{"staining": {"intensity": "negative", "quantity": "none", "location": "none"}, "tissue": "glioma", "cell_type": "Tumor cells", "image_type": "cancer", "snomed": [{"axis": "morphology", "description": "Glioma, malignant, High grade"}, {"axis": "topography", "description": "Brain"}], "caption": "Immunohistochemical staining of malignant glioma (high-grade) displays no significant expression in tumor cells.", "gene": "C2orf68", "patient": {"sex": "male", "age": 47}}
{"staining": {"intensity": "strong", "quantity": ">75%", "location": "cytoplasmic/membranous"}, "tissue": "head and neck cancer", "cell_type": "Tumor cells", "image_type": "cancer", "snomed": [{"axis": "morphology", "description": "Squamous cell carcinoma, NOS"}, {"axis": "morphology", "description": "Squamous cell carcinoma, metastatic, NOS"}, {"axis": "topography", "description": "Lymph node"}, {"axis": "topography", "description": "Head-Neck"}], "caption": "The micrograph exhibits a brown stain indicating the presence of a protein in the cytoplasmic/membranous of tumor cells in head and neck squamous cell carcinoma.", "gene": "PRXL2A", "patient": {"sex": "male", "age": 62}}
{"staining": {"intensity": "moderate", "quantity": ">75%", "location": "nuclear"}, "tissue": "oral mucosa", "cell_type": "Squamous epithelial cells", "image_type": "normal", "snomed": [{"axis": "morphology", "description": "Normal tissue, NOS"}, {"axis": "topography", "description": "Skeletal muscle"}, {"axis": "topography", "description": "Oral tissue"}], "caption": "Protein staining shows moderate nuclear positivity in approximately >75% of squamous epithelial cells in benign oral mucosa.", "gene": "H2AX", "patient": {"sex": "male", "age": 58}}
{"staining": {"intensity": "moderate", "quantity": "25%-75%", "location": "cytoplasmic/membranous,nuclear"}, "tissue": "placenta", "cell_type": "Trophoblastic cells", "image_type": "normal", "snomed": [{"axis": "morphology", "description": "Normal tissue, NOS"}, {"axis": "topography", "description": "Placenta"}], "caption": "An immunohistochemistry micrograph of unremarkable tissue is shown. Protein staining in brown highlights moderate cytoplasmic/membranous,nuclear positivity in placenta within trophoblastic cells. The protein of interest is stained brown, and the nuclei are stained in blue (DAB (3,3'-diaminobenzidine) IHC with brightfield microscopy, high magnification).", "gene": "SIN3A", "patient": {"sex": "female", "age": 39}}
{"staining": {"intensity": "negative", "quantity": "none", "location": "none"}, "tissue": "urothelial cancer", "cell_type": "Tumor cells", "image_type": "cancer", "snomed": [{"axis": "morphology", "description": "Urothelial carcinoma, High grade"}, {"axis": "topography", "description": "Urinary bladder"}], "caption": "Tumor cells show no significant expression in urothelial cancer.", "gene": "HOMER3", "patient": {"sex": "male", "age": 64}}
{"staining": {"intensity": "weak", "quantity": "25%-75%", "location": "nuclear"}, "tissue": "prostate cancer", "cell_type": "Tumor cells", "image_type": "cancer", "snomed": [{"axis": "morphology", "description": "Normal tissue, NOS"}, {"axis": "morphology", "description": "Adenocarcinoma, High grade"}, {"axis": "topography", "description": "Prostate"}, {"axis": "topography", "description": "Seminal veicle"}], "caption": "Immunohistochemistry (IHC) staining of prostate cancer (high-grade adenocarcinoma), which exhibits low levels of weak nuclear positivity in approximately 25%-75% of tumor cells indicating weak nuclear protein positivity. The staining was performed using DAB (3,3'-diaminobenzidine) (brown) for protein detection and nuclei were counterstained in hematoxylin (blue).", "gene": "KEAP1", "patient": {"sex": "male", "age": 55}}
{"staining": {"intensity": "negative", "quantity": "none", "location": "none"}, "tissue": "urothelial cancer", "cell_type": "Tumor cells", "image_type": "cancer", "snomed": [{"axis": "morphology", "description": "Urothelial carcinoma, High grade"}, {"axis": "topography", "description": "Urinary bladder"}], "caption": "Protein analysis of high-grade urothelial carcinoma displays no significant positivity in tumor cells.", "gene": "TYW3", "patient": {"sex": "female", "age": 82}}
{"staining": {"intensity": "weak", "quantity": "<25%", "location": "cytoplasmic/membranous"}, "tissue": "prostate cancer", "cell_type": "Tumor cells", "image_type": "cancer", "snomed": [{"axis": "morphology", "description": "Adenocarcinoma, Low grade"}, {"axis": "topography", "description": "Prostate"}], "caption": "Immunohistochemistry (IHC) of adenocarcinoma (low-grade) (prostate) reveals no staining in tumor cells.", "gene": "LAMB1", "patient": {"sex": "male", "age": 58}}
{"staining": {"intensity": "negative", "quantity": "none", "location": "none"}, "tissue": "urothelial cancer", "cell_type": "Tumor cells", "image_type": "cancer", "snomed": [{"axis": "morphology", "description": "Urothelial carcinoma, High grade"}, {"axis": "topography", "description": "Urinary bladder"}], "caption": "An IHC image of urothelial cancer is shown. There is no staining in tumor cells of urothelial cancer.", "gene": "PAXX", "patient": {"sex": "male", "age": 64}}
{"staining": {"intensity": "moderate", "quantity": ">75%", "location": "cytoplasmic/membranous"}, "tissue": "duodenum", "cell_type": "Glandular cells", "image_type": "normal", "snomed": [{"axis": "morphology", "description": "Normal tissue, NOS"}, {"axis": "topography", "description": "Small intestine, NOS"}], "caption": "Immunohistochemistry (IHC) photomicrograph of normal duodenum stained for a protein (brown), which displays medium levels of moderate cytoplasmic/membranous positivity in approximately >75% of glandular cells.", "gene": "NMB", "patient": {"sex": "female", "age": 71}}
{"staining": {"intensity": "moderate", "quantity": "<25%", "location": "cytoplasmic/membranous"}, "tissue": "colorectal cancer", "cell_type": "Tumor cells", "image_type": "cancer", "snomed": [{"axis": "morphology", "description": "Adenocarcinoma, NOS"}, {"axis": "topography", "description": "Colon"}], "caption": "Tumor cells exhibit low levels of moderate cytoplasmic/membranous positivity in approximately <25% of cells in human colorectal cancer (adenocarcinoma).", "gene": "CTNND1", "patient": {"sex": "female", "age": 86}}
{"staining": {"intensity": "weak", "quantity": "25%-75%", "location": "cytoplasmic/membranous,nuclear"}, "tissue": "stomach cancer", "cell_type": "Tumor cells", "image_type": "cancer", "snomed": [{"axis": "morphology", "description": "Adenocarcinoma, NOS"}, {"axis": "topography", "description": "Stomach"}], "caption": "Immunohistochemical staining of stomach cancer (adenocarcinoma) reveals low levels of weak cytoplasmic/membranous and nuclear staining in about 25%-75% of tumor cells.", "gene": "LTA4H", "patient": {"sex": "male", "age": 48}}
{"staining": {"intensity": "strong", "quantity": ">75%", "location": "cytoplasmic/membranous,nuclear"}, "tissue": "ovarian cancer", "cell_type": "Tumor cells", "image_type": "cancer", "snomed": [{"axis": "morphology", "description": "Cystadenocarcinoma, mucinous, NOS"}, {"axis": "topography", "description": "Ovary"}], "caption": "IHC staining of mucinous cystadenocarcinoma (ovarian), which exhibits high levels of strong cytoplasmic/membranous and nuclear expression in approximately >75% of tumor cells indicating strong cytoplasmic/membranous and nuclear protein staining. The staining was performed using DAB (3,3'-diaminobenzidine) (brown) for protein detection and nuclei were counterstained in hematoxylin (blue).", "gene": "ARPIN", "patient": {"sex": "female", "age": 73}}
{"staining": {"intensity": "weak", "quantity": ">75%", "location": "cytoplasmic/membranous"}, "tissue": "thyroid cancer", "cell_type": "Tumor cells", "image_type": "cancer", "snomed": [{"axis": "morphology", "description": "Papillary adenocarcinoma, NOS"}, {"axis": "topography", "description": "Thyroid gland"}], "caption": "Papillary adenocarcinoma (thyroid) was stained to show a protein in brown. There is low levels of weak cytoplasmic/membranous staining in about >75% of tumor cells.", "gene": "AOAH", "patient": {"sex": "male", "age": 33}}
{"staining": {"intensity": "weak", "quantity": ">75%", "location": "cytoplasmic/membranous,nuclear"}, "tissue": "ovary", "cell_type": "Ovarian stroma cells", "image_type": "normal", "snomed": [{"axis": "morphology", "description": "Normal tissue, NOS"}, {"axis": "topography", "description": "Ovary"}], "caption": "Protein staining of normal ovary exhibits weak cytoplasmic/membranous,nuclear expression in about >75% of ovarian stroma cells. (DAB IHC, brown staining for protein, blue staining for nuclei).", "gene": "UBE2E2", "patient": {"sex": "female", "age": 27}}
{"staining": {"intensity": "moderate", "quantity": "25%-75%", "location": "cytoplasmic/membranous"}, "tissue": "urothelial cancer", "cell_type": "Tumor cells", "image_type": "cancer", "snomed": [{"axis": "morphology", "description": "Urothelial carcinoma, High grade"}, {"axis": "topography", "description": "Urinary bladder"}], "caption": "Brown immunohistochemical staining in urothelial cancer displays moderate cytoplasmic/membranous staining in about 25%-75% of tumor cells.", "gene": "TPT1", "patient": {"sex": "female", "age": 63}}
_ _ _
About this exercise: In the records above, locate every line with the string "urothelial" and copy it.

Output for this task:
{"staining": {"intensity": "negative", "quantity": "none", "location": "none"}, "tissue": "urothelial cancer", "cell_type": "Tumor cells", "image_type": "cancer", "snomed": [{"axis": "morphology", "description": "Urothelial carcinoma, High grade"}, {"axis": "topography", "description": "Urinary bladder"}], "caption": "Tumor cells show no significant expression in urothelial cancer.", "gene": "HOMER3", "patient": {"sex": "male", "age": 64}}
{"staining": {"intensity": "negative", "quantity": "none", "location": "none"}, "tissue": "urothelial cancer", "cell_type": "Tumor cells", "image_type": "cancer", "snomed": [{"axis": "morphology", "description": "Urothelial carcinoma, High grade"}, {"axis": "topography", "description": "Urinary bladder"}], "caption": "Protein analysis of high-grade urothelial carcinoma displays no significant positivity in tumor cells.", "gene": "TYW3", "patient": {"sex": "female", "age": 82}}
{"staining": {"intensity": "negative", "quantity": "none", "location": "none"}, "tissue": "urothelial cancer", "cell_type": "Tumor cells", "image_type": "cancer", "snomed": [{"axis": "morphology", "description": "Urothelial carcinoma, High grade"}, {"axis": "topography", "description": "Urinary bladder"}], "caption": "An IHC image of urothelial cancer is shown. There is no staining in tumor cells of urothelial cancer.", "gene": "PAXX", "patient": {"sex": "male", "age": 64}}
{"staining": {"intensity": "moderate", "quantity": "25%-75%", "location": "cytoplasmic/membranous"}, "tissue": "urothelial cancer", "cell_type": "Tumor cells", "image_type": "cancer", "snomed": [{"axis": "morphology", "description": "Urothelial carcinoma, High grade"}, {"axis": "topography", "description": "Urinary bladder"}], "caption": "Brown immunohistochemical staining in urothelial cancer displays moderate cytoplasmic/membranous staining in about 25%-75% of tumor cells.", "gene": "TPT1", "patient": {"sex": "female", "age": 63}}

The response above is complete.